After Stoicism: Last Words of the Last Roman Philosopher

Thomas M. Ward (Word on Fire, $36, 201 pages)

In recent years, there has been a growing interest in Stoicism, from academic publications to YouTube videos, about Zeno, Marcus Aureliu and Seneca, among others. There is much to recommend in Stoicism, an ancient Greek philosophy that taught that virtue is the highest good and is based on knowledge and harmony with divine Reason or fate. It is compatible to a Christian worldview, and Thomas M. Ward in After Stoicism, effectively demonstrates that compatibility through the Roman philosopher Boethius’s engagement with Stoicism in his book The Consolation of Philosophy which affirmed the good parts of Stoicism and corrected its shortcomings and errors. To provide just one example, Boethius insists that mankind has moral agency and that the Stoic distinction between freedom of action (denied by the Stoics) and freedom of reaction (to what Fate throws at us) is meaningless.

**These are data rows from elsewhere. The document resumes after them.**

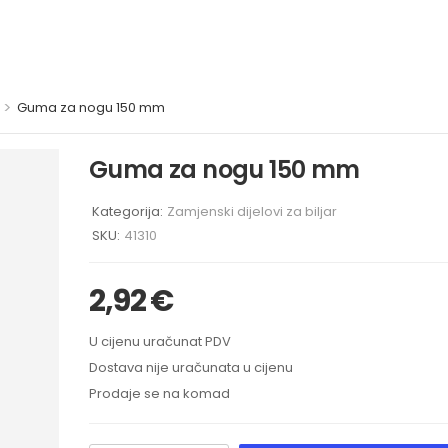
>
Guma za nogu 150 mm
Guma za nogu 150 mm
Kategorija:
Zamjenski dijelovi za biljar
SKU:
41310
2,92
€
U cijenu uračunat PDV
Dostava nije uračunata u cijenu
Prodaje se na komad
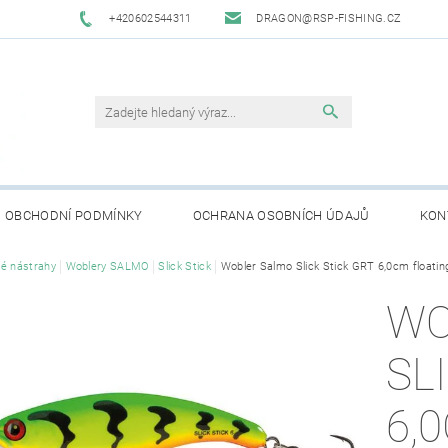
+420602544311
DRAGON@RSP-FISHING.CZ
OBCHODNÍ PODMÍNKY
OCHRANA OSOBNÍCH ÚDAJŮ
KON
é nástrahy
Woblery SALMO
Slick Stick
Wobler Salmo Slick Stick GRT 6,0cm floatin
WO
SL
6,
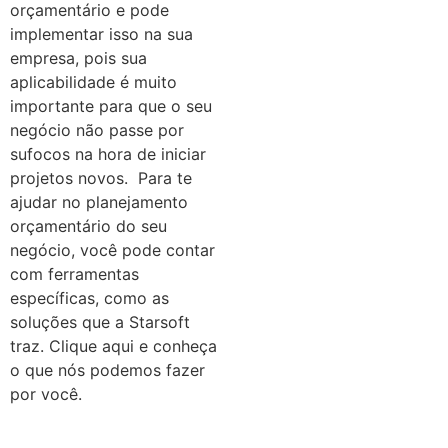
orçamentário e pode
implementar isso na sua
empresa, pois sua
aplicabilidade é muito
importante para que o seu
negócio não passe por
sufocos na hora de iniciar
projetos novos.
Para te
ajudar no planejamento
orçamentário do seu
negócio, você pode contar
com ferramentas
específicas, como as
soluções que a Starsoft
traz. Clique aqui e conheça
o que nós podemos fazer
por você.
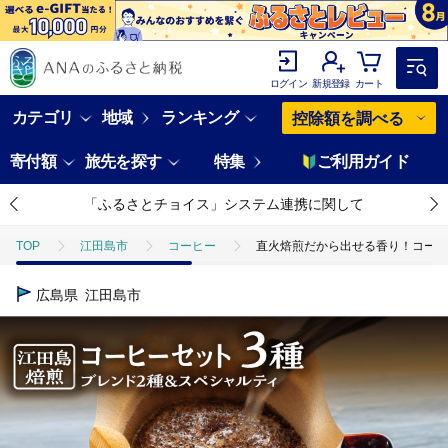
ログイン
新規登録
カート
カテゴリ
地域
ランキング
控除額を調べる
寄付額
旅先を探す
特集
ご利用ガイド
「ふるさとチョイス」システム連携に関して
TOP
江田島市
コーヒー
直火焙煎だから出せる香り！コーヒーセット 
広島県
江田島市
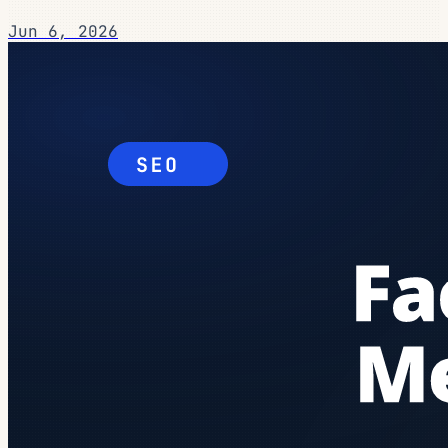
Jun 6, 2026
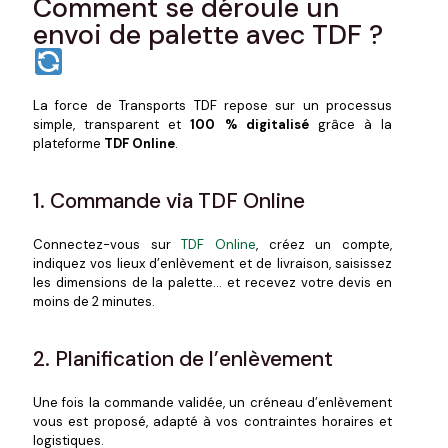
Comment se déroule un
envoi de palette avec TDF ?
La force de Transports TDF repose sur un processus
simple, transparent et
100 % digitalisé
grâce à la
plateforme
TDF Online
.
1. Commande via TDF Online
Connectez-vous sur
TDF Online
, créez un compte,
indiquez vos lieux d’enlèvement et de livraison, saisissez
les dimensions de la palette… et recevez votre devis en
moins de 2 minutes.
2. Planification de l’enlèvement
Une fois la commande validée, un créneau d’enlèvement
vous est proposé, adapté à vos contraintes horaires et
logistiques.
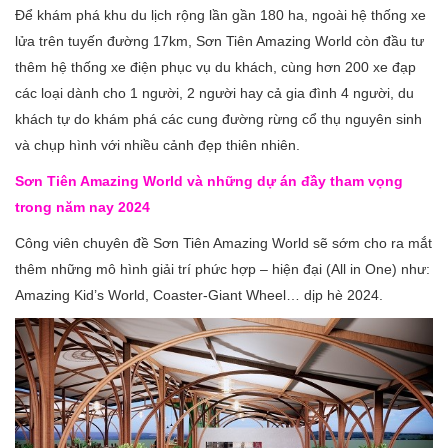
Để khám phá khu du lịch rộng lần gần 180 ha, ngoài hệ thống xe
lửa trên tuyến đường 17km, Sơn Tiên Amazing World còn đầu tư
thêm hệ thống xe điện phục vụ du khách, cùng hơn 200 xe đạp
các loại dành cho 1 người, 2 người hay cả gia đình 4 người, du
khách tự do khám phá các cung đường rừng cổ thụ nguyên sinh
và chụp hình với nhiều cảnh đẹp thiên nhiên.
Sơn Tiên Amazing World và những dự án đầy tham vọng
trong năm nay 2024
Công viên chuyên đề Sơn Tiên Amazing World sẽ sớm cho ra mắt
thêm những mô hình giải trí phức hợp – hiện đại (All in One) như:
Amazing Kid’s World, Coaster-Giant Wheel… dịp hè 2024.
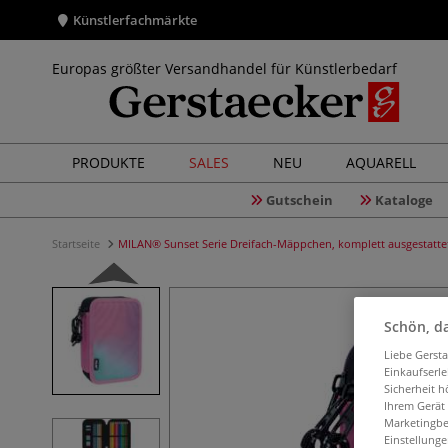
Künstlerfachmärkte
Europas größter Versandhandel für Künstlerbedarf
PRODUKTE
SALES
NEU
AQUARELL
Gutschein
Kataloge
Startseite
MILAN® Sunset Serie Dreifach-Mäppchen, komplett ausgestatte
Schön, da
Liebe Gerst
Einkaufserl
Sicherheit h
Ihrem Gerät
Marketingbe
Einstellunge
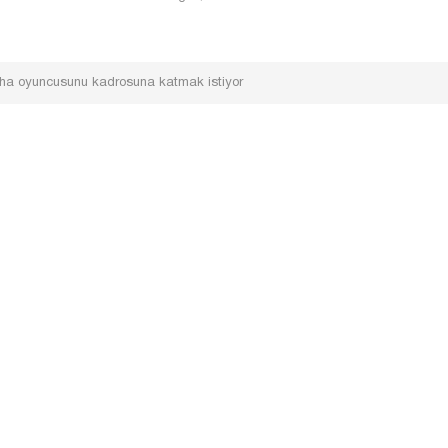
saha oyuncusunu kadrosuna katmak istiyor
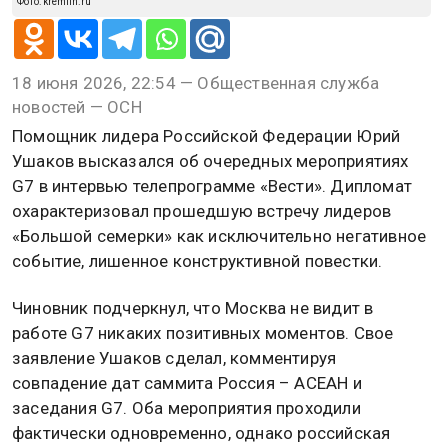
Фото: kremlin.ru
18 июня 2026, 22:54 — Общественная служба
новостей — ОСН
Помощник лидера Российской Федерации Юрий
Ушаков высказался об очередных мероприятиях
G7 в интервью телепрограмме «Вести». Дипломат
охарактеризовал прошедшую встречу лидеров
«Большой семерки» как исключительно негативное
событие, лишенное конструктивной повестки.
Чиновник подчеркнул, что Москва не видит в
работе G7 никаких позитивных моментов. Свое
заявление Ушаков сделал, комментируя
совпадение дат саммита Россия – АСЕАН и
заседания G7. Оба мероприятия проходили
фактически одновременно, однако российская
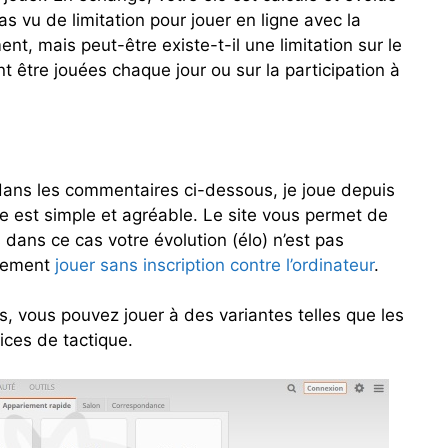
pas vu de limitation pour jouer en ligne avec la
nt, mais peut-être existe-t-il une limitation sur le
 être jouées chaque jour ou sur la participation à
 dans les commentaires ci-dessous, je joue depuis
ace est simple et agréable. Le site vous permet de
 dans ce cas votre évolution (élo) n’est pas
alement
jouer sans inscription contre l’ordinateur
.
, vous pouvez jouer à des variantes telles que les
ices de tactique.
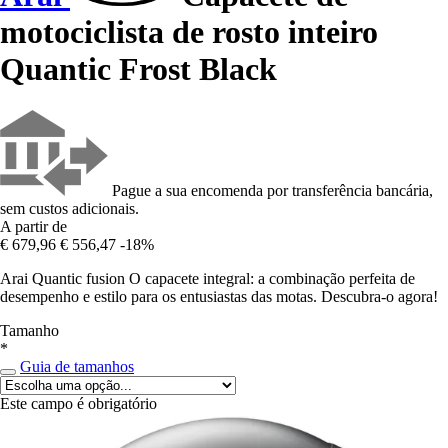
motociclista de rosto inteiro
Quantic Frost Black
Pague a sua encomenda por transferência bancária,
sem custos adicionais.
A partir de
€ 679,96
€ 556,47
-18%
Arai Quantic fusion O capacete integral: a combinação perfeita de
desempenho e estilo para os entusiastas das motas. Descubra-o agora!
Tamanho
*
Guia de tamanhos
Este campo é obrigatório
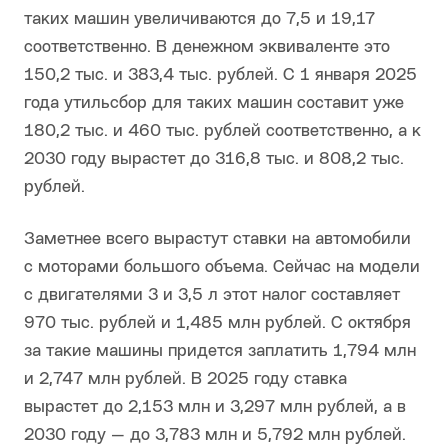
таких машин увеличиваются до 7,5 и 19,17
соответственно. В денежном эквиваленте это
150,2 тыс. и 383,4 тыс. рублей. С 1 января 2025
года утильсбор для таких машин составит уже
180,2 тыс. и 460 тыс. рублей соответственно, а к
2030 году вырастет до 316,8 тыс. и 808,2 тыс.
рублей.
Заметнее всего вырастут ставки на автомобили
с моторами большого объема. Сейчас на модели
с двигателями 3 и 3,5 л этот налог составляет
970 тыс. рублей и 1,485 млн рублей. С октября
за такие машины придется заплатить 1,794 млн
и 2,747 млн рублей. В 2025 году ставка
вырастет до 2,153 млн и 3,297 млн рублей, а в
2030 году — до 3,783 млн и 5,792 млн рублей.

Ward says that Stoics themselves might be ambivalent about the idea, noting that Marcus Auerlius “can’t fully embrace the thought that destiny determines everything.” Boethius rejected Stoicism’s insistence that the highest happiness man could enjoy is tranquility, which is often interpreted as indifference. Boethius, on the other hand, said that tranquility was not enough. Boethius’s “consolation” was taking noble elements of Stoicism and mixing it with religious conviction and its demands, the combination of which helped him through the suffering he experienced while imprisoned awaiting execution. Ward concludes that “philosophy, grasped through reason, can us to the hope that there is a God who is wise and good and who therefore will make all good” while theology takes it a step further by pointing to Jesus who teaches what that good means.